Revise the part of the listing that opens with the line containing "right knee: (299, 208, 7)" and closes with the line containing "right hip: (370, 235, 5)", replacing "wrist" with "hand" and leaving everything else unchanged. Give only those lines.
+--
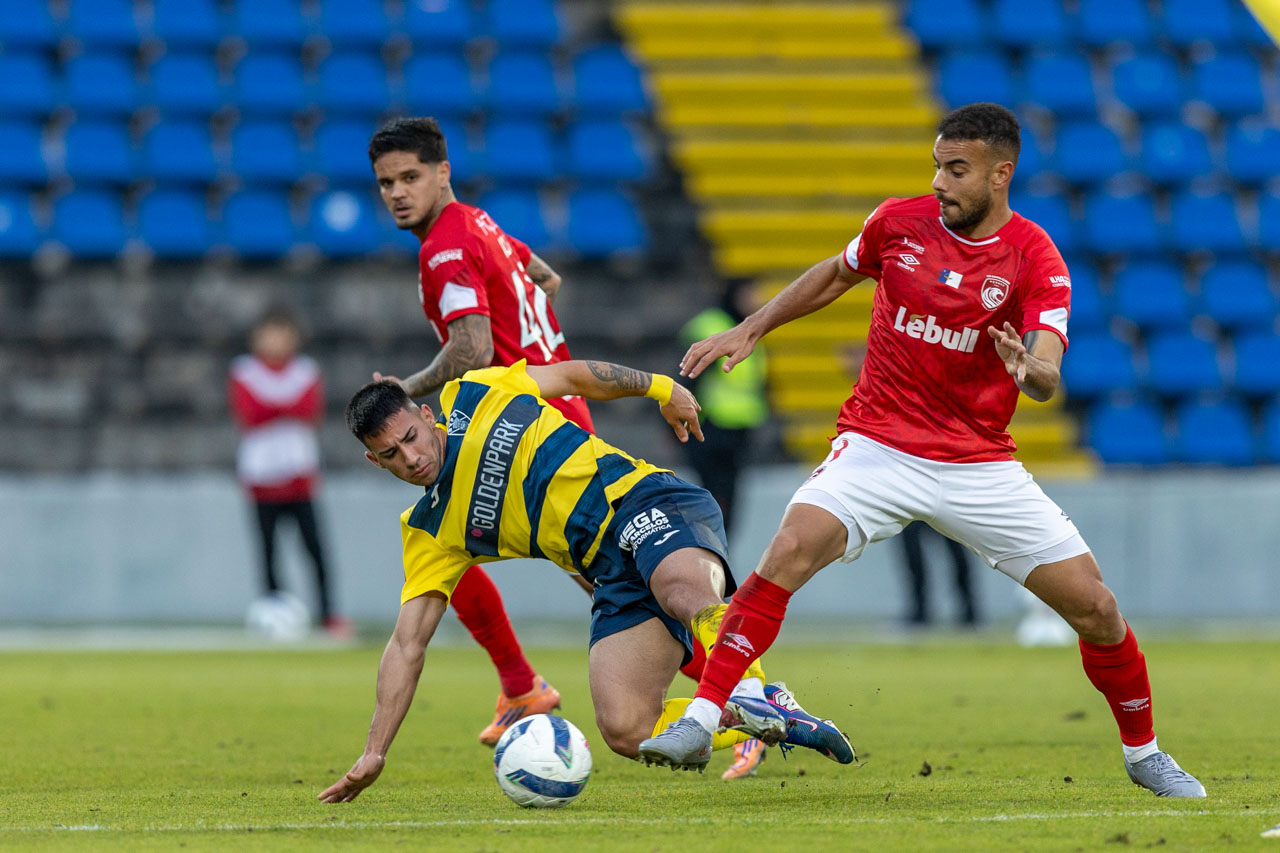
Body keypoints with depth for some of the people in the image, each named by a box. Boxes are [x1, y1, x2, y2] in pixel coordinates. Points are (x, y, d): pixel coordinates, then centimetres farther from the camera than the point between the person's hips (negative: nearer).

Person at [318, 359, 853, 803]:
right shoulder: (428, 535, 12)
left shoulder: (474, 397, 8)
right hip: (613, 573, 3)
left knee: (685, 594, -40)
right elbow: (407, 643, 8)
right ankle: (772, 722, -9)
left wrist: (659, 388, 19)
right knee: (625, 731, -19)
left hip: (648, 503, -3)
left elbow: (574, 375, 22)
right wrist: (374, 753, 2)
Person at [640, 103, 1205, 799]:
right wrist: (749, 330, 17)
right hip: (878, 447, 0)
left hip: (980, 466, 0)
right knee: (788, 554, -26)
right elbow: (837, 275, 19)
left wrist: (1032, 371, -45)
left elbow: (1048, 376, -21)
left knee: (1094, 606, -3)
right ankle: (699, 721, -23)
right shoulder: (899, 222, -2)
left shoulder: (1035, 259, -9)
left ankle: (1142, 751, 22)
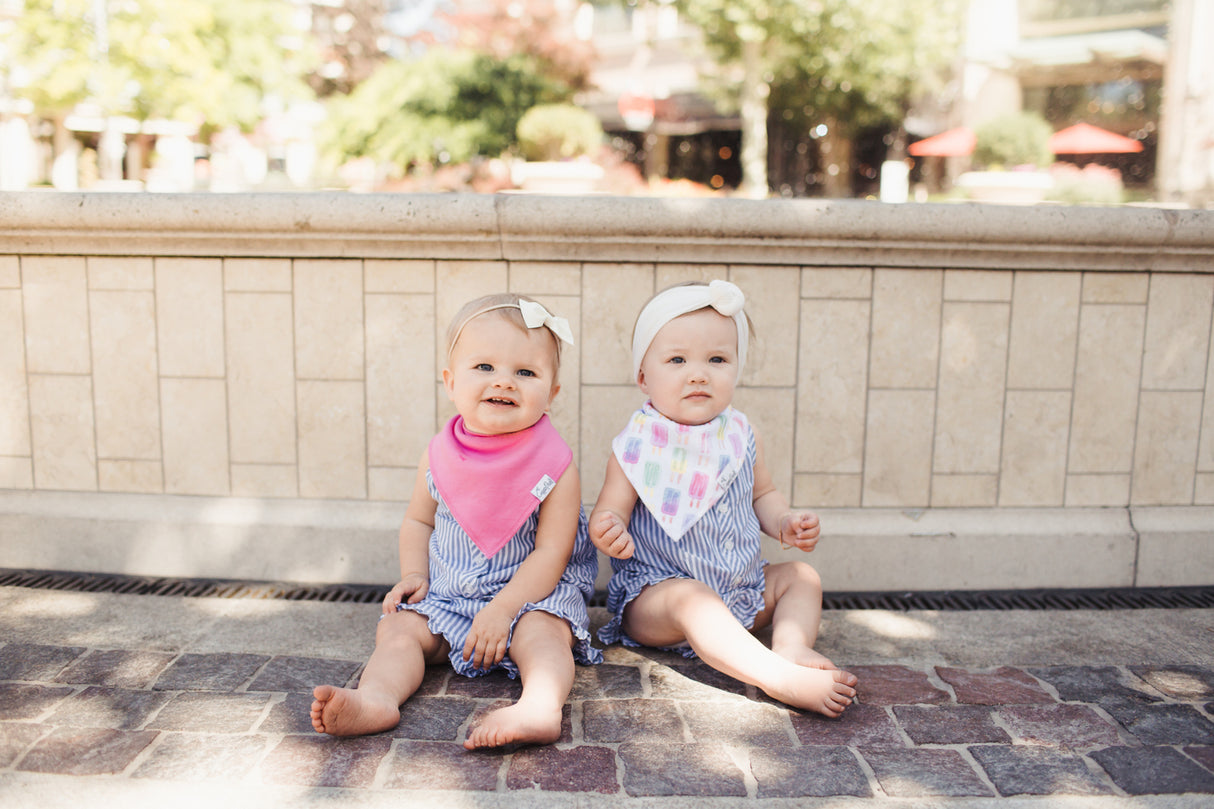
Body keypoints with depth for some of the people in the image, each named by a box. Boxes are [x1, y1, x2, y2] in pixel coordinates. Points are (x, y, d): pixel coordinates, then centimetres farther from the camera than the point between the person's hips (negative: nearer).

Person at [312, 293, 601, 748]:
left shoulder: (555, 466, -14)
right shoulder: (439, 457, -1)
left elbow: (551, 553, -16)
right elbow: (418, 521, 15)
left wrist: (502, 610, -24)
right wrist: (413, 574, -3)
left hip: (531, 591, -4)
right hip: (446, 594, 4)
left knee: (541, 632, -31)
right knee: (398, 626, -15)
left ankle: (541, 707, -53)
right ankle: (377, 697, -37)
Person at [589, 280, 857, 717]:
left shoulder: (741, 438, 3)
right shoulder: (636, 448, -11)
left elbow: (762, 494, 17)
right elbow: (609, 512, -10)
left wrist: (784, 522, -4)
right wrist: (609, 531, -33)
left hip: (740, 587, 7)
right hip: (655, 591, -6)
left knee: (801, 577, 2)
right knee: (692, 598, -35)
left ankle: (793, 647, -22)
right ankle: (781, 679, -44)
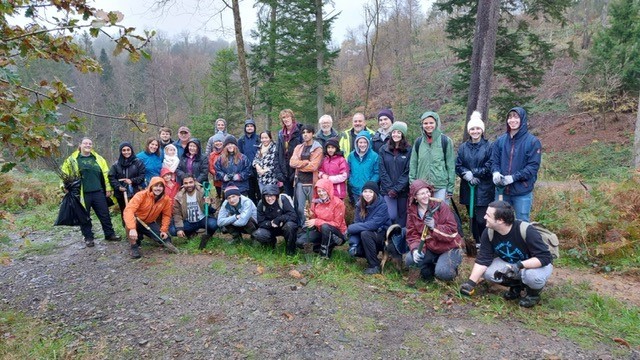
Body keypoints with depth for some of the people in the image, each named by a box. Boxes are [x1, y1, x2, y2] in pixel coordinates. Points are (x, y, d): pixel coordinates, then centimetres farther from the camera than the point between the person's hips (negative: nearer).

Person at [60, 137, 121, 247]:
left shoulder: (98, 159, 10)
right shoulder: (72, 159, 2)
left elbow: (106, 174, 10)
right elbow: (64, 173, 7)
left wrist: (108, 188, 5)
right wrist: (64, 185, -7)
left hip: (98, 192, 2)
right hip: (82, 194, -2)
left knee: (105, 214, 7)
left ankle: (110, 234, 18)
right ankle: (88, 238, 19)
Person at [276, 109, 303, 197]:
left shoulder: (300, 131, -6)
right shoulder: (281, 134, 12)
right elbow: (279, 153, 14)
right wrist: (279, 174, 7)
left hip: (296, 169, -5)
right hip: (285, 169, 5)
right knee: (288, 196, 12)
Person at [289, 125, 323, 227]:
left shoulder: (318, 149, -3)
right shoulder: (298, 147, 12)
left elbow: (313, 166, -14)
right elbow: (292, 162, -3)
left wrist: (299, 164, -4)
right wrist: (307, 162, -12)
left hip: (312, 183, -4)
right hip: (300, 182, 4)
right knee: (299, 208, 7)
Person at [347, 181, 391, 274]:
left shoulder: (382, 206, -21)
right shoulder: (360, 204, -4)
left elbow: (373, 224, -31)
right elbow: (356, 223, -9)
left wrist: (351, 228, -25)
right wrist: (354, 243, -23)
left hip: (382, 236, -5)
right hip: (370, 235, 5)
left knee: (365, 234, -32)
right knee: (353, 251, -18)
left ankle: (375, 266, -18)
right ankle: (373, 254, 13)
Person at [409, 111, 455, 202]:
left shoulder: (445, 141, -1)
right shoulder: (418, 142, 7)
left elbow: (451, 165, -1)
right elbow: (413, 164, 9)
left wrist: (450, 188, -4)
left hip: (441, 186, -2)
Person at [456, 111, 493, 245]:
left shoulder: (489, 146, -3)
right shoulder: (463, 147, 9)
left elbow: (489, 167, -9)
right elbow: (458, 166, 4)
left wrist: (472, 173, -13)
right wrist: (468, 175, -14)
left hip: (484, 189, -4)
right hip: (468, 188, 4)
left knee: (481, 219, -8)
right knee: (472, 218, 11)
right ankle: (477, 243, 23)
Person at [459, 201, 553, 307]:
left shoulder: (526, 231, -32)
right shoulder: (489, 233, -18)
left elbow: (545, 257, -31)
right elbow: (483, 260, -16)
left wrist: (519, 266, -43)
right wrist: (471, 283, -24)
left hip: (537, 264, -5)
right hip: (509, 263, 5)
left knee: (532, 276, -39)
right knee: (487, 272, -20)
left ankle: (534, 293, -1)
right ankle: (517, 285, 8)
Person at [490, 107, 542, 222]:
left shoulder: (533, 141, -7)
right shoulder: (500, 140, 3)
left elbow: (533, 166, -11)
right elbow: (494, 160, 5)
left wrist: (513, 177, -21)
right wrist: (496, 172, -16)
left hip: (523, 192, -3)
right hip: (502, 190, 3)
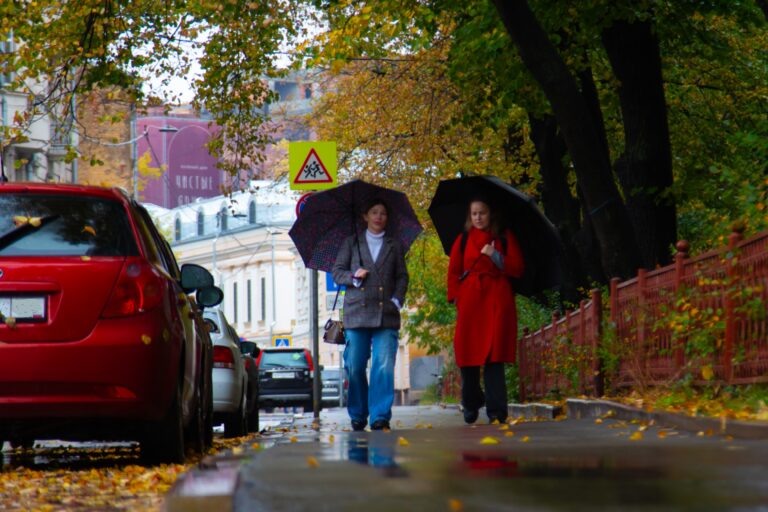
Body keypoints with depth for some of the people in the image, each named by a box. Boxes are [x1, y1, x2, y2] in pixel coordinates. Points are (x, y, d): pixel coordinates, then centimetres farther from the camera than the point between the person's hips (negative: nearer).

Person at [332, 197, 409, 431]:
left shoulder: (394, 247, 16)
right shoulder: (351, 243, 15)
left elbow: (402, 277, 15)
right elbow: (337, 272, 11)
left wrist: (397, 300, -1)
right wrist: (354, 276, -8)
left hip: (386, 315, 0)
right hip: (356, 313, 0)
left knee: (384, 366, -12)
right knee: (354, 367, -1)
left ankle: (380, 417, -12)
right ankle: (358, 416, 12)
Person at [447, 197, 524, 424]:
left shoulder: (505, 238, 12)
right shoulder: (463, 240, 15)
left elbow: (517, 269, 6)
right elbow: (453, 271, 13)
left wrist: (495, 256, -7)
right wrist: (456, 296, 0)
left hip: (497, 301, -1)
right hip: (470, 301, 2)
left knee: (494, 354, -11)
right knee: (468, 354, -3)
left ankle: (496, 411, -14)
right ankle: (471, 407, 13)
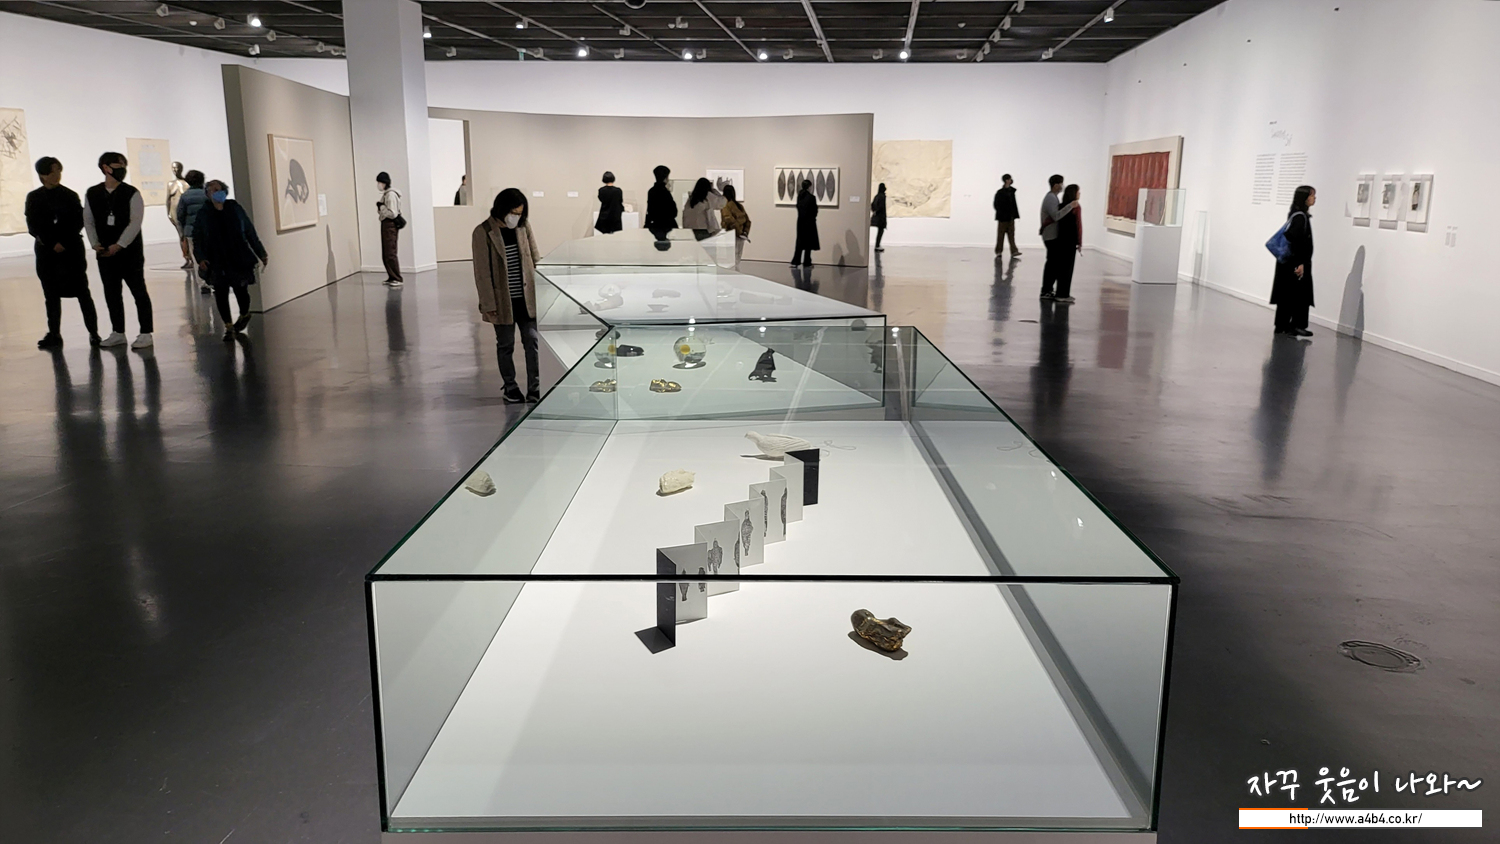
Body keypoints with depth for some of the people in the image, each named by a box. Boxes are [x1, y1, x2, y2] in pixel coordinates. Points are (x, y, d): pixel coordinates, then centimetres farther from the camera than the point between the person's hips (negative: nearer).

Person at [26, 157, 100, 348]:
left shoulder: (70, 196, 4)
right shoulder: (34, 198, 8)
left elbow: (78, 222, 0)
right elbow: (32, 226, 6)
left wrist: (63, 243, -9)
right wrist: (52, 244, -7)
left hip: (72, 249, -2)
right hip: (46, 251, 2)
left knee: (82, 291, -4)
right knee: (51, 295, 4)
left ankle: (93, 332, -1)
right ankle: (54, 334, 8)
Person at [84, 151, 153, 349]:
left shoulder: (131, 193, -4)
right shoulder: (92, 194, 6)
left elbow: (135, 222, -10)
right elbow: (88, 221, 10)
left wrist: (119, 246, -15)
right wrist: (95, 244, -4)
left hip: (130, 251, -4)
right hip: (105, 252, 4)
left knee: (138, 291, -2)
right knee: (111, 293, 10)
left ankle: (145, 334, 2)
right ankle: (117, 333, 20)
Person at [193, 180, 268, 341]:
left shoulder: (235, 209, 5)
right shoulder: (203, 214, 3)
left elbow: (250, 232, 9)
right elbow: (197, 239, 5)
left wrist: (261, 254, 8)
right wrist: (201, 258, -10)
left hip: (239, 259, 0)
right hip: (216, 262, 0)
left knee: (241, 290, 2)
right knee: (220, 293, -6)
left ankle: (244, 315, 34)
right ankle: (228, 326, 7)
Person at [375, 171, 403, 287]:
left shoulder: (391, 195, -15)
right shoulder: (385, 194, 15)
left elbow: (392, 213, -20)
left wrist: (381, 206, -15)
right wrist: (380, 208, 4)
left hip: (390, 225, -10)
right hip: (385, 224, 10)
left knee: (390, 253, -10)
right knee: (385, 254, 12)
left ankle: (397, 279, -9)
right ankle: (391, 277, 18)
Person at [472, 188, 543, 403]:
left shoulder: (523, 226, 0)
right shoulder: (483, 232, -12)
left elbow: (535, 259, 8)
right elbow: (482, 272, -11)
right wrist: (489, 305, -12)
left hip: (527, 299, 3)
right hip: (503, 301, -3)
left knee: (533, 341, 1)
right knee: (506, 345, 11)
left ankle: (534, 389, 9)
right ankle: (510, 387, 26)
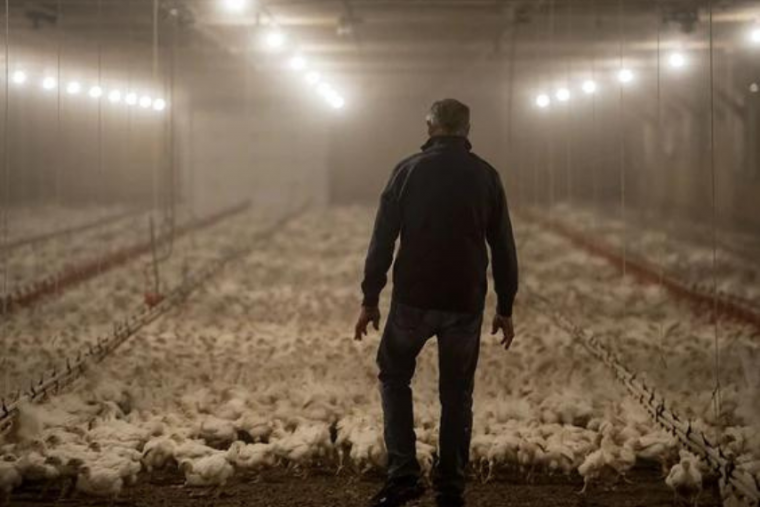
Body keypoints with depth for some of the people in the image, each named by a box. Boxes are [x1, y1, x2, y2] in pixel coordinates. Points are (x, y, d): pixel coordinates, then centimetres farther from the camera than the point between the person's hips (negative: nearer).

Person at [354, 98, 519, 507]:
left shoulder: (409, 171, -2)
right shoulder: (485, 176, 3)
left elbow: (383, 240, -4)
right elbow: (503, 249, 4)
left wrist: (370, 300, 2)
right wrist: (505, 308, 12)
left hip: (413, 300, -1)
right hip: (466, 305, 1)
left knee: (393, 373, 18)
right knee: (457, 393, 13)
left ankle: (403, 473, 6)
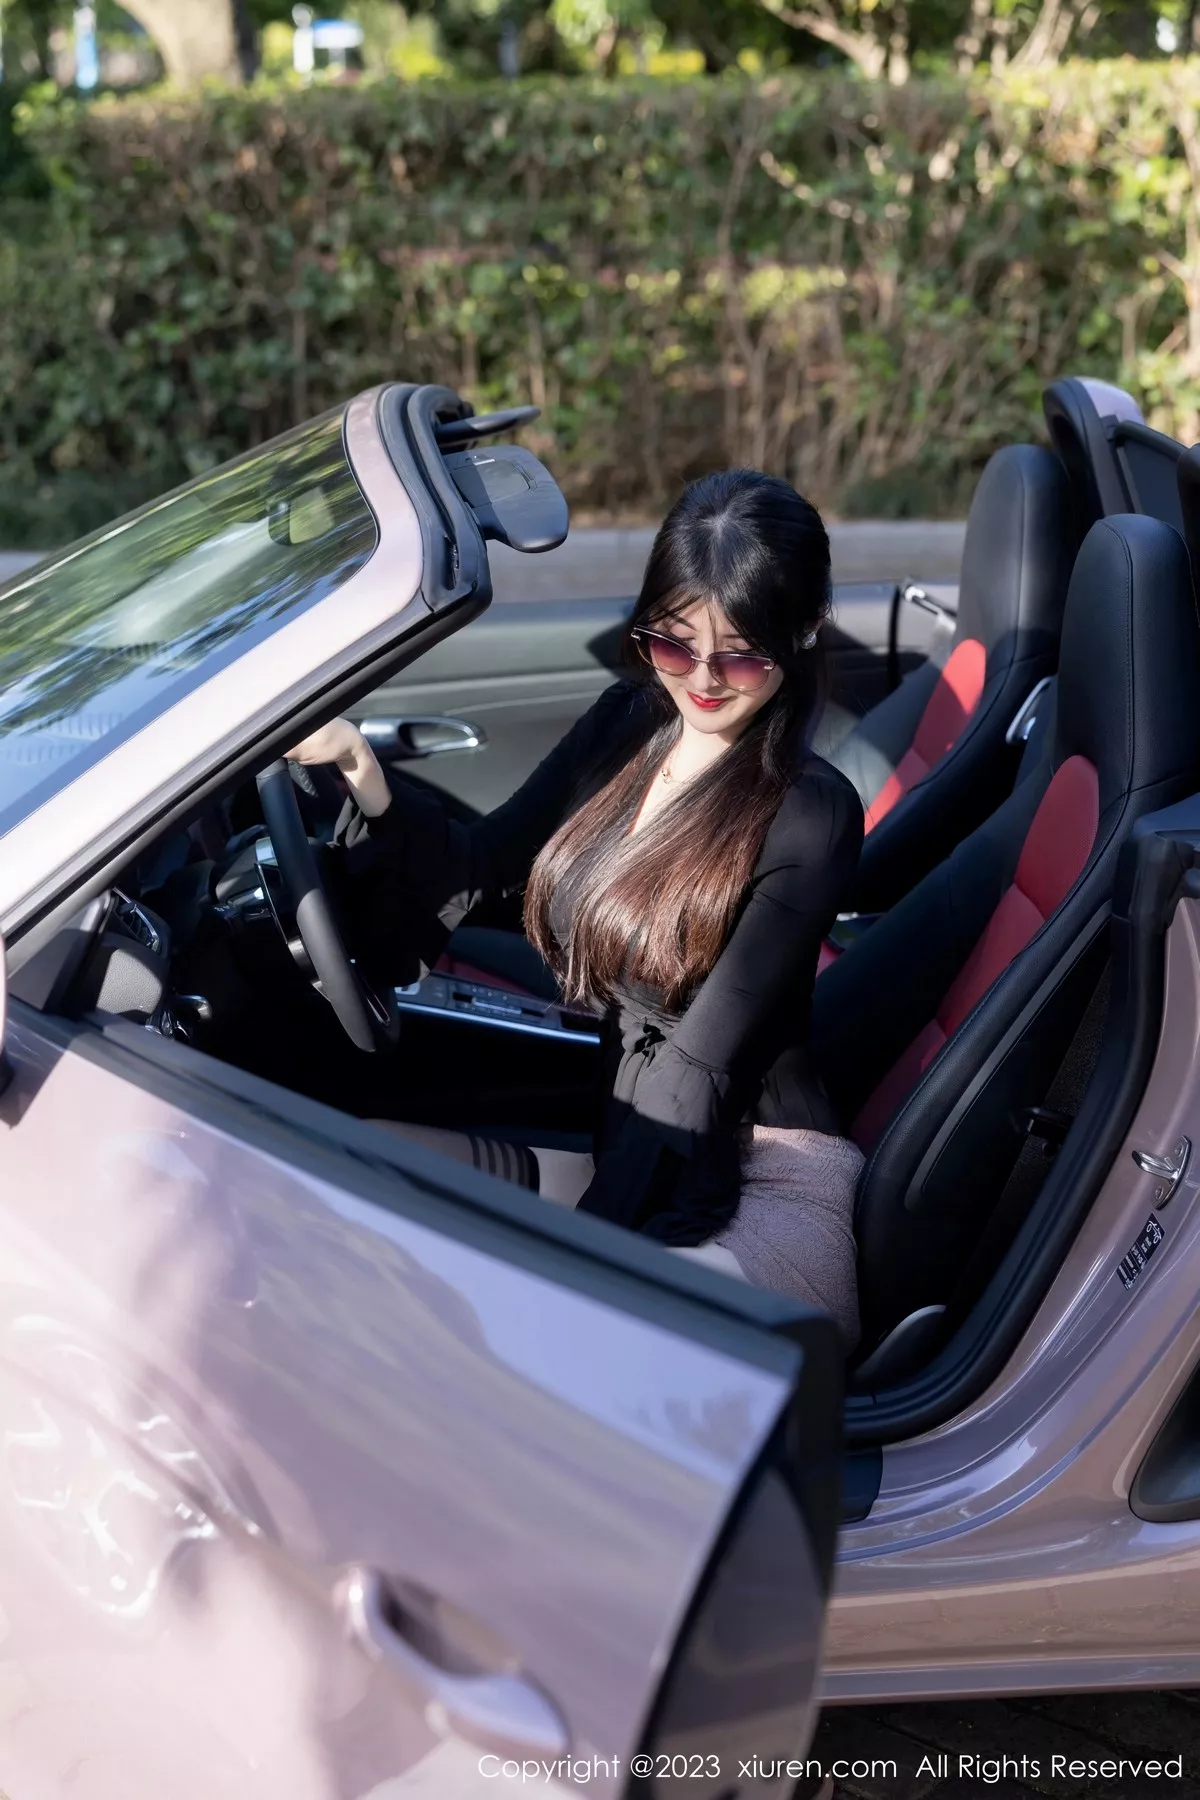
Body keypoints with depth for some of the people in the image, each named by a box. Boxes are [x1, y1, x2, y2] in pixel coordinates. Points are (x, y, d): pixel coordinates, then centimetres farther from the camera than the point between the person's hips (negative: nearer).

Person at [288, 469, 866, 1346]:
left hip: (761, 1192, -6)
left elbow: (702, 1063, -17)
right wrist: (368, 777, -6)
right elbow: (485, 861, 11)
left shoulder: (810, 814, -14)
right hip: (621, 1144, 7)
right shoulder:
+--
Answer for this exercise:
right knee: (299, 208, 7)
Person at [347, 181, 391, 274]:
left shoulder: (382, 206, -21)
right shoulder: (360, 204, -4)
left elbow: (373, 224, -31)
right elbow: (356, 223, -9)
left hand: (351, 228, -25)
right hand: (354, 243, -23)
left hip: (382, 236, -5)
right hip: (370, 235, 5)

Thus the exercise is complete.